Fragmento de texto
○ ○ ○

B-30 OJOS ATRAPADOS

Mc 10, 46-52

  • La vista es el más privilegiamos entre los sentidos (en mengua de los demás). Nuestro estilo de vida actual estropea nuestra vista (el uso de las computadoras, la TV, etc.). La sociedad ya va cobrando más conciencia de la suerte de los invidentes, quienes privados de esta maravillosa facultad, no pueden bastarse por sí solos, y trata de incorporarlos de alguna manera: p.ej., en el Metro de la CDMX hay señalamientos en Braille y canalitos para guiar los bastones de los invidentes.
  • Pensamos, equivocadamente que los ojos captan la realidad tal cual es; pero en verdad, ésta pasa a través de los filtros de nuestra retina (como los colores, que no están en las cosas, pues ellas sólo nos transmiten ondas luminosas). De la misma manera, sólo vemos lo que queremos ver; lo que más favorece a nuestros objetivos: v.gr., un gato puede ser visto como un mero útil para cazar los ratones de la casa o como una amorosa mascota destinada a nuestro cariño. A veces nuestros ojos tienen mirada de rayo X para penetrar cuerpos deseados debajo de sus ropas, y otras, en cambio, nuestra mirada es atrapada por los espectaculares o los escaparates y no “vemos” a los necesitados de auxilio que yacen a la vera del camino. Pero sobre todo, nuestros ojos están atrapados por mecanismos que nos impiden ver la realidad: la pantalla de la TV nos muestra sólo la perspectiva que los dueños de los media-y los del poder- tienen interés en que veamos; mientras nos ocultan otra seguramente más importante.

○ ○ ○

Registros extraídos
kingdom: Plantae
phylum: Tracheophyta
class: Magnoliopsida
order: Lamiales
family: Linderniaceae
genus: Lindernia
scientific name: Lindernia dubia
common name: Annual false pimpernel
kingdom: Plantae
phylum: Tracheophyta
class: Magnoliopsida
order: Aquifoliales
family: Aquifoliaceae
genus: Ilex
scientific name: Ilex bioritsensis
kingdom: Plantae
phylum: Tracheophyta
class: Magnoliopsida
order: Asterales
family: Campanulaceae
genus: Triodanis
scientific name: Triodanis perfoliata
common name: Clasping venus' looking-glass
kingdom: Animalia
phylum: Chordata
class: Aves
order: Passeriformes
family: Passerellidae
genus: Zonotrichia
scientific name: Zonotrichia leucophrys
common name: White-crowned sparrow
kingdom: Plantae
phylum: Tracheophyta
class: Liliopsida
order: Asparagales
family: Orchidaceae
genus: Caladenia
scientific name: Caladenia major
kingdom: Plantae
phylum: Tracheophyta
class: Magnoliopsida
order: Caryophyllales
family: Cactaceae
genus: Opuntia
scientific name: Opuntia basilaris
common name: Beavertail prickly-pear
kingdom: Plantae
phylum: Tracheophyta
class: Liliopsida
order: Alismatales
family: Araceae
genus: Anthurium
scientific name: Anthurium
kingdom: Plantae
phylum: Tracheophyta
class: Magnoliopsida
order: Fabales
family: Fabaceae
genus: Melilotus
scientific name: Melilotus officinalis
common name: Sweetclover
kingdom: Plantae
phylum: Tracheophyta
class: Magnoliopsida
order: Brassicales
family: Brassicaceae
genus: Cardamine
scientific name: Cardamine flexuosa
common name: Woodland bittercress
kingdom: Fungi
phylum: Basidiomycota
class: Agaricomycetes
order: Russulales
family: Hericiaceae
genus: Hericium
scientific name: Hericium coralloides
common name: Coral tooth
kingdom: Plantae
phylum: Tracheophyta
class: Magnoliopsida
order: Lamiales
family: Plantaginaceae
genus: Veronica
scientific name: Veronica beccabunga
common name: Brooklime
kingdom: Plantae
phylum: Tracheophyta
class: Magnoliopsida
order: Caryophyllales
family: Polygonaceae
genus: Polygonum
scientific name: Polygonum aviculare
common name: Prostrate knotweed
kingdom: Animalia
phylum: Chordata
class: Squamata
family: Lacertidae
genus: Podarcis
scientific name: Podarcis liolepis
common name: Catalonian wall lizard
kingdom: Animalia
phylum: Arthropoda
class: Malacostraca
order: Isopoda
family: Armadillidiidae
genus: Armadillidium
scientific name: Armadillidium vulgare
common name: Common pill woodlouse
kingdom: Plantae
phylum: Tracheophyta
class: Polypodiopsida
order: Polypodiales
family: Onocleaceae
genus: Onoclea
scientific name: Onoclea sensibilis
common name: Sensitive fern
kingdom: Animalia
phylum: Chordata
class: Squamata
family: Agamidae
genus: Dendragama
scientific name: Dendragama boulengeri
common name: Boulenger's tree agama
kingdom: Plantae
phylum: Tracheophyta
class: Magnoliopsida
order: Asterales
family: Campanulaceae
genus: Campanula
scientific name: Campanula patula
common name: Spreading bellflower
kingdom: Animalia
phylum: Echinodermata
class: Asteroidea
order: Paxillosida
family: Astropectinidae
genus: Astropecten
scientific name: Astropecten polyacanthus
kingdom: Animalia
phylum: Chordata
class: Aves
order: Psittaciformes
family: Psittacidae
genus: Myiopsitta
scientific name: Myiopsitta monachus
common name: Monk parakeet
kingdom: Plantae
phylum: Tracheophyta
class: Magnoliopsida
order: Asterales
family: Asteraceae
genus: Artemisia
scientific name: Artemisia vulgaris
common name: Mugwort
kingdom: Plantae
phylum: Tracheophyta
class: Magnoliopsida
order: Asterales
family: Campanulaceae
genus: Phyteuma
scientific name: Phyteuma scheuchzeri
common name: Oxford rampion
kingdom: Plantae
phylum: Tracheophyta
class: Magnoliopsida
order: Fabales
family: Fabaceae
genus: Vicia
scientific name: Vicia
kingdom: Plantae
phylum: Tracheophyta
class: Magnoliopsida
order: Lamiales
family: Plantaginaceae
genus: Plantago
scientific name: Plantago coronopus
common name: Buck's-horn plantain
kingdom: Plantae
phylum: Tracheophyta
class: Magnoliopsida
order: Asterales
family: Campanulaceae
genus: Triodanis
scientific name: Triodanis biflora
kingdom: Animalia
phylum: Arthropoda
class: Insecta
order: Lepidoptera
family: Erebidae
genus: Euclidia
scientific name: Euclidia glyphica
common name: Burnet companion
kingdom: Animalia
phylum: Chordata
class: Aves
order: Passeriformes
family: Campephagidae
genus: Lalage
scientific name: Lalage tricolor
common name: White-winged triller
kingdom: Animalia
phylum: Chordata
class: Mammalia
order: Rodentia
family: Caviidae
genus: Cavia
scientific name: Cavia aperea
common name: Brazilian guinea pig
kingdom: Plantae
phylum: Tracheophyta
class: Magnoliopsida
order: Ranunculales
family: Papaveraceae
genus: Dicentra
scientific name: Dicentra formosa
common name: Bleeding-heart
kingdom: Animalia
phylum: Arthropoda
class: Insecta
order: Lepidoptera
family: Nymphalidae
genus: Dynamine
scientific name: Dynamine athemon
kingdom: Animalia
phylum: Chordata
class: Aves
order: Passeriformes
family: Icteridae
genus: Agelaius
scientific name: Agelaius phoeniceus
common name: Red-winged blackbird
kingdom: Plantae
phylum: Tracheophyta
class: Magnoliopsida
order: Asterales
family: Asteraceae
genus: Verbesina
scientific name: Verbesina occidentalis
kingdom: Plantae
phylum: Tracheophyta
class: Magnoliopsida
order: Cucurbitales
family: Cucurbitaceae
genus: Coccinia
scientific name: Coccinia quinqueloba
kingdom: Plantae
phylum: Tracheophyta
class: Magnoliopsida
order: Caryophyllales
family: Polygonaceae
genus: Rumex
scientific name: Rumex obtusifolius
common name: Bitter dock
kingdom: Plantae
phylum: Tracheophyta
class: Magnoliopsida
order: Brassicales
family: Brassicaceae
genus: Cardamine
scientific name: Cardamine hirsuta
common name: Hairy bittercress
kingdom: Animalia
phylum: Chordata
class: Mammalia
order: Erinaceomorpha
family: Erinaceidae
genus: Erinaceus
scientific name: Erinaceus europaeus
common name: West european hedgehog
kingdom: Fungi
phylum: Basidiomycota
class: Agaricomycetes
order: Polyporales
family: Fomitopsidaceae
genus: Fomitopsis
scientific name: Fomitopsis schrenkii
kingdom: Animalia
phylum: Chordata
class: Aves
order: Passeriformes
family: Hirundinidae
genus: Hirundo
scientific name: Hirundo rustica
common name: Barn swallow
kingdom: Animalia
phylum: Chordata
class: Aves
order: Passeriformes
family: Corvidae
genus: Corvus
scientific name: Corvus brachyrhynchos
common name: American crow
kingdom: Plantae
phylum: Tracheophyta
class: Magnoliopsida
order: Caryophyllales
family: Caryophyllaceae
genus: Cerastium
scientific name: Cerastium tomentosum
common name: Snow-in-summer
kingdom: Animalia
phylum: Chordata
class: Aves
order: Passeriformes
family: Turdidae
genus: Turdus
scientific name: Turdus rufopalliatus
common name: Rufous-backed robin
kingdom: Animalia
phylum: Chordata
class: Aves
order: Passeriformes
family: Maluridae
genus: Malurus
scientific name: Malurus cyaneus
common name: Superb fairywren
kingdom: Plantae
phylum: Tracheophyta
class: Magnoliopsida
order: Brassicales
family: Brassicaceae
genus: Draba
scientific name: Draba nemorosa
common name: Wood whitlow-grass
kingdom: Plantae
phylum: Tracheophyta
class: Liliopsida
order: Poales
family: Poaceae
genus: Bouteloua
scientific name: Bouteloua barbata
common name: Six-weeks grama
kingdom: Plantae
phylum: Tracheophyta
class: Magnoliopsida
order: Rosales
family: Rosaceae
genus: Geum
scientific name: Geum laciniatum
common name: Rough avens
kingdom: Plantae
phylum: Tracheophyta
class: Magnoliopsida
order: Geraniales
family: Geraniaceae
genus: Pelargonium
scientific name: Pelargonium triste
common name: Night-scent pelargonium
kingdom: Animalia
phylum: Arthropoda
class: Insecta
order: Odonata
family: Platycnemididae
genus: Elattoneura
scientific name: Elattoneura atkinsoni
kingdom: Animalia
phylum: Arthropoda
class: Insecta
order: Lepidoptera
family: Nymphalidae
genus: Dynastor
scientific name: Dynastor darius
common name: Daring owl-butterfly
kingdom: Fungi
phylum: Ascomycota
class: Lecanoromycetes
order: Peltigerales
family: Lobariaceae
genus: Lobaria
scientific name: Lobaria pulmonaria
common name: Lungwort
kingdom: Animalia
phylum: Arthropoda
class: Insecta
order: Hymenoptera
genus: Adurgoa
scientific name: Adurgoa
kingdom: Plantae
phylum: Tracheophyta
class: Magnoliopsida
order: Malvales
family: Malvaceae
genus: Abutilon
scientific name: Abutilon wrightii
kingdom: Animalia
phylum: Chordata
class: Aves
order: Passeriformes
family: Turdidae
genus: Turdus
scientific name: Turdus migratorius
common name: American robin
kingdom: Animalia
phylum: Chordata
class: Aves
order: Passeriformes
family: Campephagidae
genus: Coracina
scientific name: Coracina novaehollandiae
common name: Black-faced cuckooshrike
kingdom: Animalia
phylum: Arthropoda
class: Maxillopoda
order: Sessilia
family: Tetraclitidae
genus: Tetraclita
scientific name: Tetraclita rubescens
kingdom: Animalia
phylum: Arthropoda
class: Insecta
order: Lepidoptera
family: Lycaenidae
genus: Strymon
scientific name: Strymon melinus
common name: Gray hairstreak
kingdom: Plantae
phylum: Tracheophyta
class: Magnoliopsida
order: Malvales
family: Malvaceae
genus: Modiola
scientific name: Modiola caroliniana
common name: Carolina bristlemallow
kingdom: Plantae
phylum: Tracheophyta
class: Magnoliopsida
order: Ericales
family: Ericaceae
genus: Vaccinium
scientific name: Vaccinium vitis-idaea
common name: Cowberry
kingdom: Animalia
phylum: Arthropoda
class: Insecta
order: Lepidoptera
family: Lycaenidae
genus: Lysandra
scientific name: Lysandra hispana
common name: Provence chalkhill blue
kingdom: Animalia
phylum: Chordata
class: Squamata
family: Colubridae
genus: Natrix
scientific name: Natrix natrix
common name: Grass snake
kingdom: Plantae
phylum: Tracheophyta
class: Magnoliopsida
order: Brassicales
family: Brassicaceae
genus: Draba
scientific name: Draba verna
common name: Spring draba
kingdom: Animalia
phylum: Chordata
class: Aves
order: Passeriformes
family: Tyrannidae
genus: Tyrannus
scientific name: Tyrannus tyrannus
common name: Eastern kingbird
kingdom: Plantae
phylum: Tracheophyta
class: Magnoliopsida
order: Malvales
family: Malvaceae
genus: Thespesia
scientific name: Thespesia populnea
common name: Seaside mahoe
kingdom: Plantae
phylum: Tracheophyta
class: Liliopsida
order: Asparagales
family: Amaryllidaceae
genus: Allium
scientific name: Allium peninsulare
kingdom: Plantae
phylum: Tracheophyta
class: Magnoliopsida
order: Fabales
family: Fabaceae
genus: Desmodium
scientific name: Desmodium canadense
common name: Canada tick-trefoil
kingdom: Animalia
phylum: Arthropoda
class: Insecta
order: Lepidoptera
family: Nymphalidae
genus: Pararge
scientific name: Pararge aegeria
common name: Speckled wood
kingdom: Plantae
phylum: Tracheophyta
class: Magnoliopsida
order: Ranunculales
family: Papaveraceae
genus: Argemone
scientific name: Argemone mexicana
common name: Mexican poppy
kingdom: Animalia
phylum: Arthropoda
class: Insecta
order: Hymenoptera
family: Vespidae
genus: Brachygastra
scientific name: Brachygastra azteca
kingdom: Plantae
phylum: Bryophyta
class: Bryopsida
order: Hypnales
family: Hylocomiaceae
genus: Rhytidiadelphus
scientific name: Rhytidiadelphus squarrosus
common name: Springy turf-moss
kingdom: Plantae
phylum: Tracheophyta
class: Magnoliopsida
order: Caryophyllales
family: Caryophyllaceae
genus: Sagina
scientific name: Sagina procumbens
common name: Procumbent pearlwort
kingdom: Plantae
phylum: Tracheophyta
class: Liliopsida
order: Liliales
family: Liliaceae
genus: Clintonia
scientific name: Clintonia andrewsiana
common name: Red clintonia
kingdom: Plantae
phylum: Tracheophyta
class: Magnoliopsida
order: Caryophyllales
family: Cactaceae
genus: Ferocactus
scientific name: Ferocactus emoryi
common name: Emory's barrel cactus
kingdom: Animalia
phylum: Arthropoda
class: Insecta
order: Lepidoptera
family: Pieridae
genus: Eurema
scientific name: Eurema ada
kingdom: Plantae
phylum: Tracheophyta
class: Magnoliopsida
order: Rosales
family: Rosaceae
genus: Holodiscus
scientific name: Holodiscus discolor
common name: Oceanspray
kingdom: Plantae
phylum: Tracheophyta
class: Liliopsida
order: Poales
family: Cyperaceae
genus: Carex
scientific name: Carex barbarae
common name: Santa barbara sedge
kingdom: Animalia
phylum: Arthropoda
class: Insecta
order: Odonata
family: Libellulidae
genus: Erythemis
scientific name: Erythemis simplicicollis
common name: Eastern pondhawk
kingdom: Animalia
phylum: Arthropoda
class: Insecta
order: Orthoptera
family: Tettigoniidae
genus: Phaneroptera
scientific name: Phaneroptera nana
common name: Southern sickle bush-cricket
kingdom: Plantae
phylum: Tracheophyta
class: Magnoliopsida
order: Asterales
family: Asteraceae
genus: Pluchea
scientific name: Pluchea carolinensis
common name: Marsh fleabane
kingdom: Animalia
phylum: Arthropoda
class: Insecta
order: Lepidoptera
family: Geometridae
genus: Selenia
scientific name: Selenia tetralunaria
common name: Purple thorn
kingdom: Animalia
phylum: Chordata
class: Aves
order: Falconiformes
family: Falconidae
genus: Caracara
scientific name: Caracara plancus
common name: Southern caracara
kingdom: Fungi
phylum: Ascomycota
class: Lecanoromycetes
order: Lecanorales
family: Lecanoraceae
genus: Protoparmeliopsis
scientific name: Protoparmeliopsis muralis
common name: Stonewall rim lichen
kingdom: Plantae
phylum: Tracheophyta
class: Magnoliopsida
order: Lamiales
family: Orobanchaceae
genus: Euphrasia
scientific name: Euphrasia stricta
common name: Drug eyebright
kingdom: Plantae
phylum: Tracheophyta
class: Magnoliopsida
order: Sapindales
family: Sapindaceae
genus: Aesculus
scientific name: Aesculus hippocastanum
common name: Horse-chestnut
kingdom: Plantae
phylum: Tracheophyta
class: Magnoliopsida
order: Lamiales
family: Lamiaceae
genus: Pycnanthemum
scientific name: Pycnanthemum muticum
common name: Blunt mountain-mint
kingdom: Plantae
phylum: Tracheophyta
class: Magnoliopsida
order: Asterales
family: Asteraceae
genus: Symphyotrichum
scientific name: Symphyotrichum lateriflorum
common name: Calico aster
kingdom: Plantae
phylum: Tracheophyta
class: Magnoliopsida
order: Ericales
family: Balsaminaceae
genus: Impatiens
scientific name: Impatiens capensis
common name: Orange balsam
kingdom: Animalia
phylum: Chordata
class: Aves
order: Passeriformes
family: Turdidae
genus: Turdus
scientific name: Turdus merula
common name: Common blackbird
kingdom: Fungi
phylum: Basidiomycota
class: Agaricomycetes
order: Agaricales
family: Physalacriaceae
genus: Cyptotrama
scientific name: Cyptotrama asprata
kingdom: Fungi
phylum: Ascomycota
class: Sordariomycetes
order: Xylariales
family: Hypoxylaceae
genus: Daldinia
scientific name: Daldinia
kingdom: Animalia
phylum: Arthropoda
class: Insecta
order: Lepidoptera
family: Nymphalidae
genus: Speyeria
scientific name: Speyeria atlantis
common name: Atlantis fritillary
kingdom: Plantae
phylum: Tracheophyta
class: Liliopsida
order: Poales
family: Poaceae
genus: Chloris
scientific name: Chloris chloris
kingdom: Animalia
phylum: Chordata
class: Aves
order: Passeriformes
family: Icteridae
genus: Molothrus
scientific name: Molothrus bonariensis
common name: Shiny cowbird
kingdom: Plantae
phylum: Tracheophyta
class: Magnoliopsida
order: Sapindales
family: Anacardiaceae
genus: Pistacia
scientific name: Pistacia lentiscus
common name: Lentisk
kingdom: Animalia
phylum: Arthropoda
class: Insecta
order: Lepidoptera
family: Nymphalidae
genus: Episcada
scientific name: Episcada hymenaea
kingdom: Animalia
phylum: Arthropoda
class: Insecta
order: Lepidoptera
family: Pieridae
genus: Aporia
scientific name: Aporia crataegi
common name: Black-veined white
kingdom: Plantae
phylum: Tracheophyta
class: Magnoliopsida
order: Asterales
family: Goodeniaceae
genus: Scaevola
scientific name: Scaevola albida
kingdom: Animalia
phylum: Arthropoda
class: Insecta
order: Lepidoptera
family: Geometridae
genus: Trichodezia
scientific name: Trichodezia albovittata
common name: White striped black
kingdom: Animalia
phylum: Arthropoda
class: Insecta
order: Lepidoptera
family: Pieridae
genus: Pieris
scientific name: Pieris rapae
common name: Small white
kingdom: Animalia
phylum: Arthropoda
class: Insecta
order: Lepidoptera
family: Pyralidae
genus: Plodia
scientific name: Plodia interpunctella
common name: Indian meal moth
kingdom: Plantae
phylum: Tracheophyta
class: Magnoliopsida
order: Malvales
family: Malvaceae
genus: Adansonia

○ ○ ○

Detalles del problema
Reproduce completo y sin ningún cambio el texto sobre los ojos atrapados, que aparece antes del material.

Resultado a continuación
B-30 OJOS ATRAPADOS

Mc 10, 46-52

  • La vista es el más privilegiamos entre los sentidos (en mengua de los demás). Nuestro estilo de vida actual estropea nuestra vista (el uso de las computadoras, la TV, etc.). La sociedad ya va cobrando más conciencia de la suerte de los invidentes, quienes privados de esta maravillosa facultad, no pueden bastarse por sí solos, y trata de incorporarlos de alguna manera: p.ej., en el Metro de la CDMX hay señalamientos en Braille y canalitos para guiar los bastones de los invidentes.
  • Pensamos, equivocadamente que los ojos captan la realidad tal cual es; pero en verdad, ésta pasa a través de los filtros de nuestra retina (como los colores, que no están en las cosas, pues ellas sólo nos transmiten ondas luminosas). De la misma manera, sólo vemos lo que queremos ver; lo que más favorece a nuestros objetivos: v.gr., un gato puede ser visto como un mero útil para cazar los ratones de la casa o como una amorosa mascota destinada a nuestro cariño. A veces nuestros ojos tienen mirada de rayo X para penetrar cuerpos deseados debajo de sus ropas, y otras, en cambio, nuestra mirada es atrapada por los espectaculares o los escaparates y no “vemos” a los necesitados de auxilio que yacen a la vera del camino. Pero sobre todo, nuestros ojos están atrapados por mecanismos que nos impiden ver la realidad: la pantalla de la TV nos muestra sólo la perspectiva que los dueños de los media-y los del poder- tienen interés en que veamos; mientras nos ocultan otra seguramente más importante.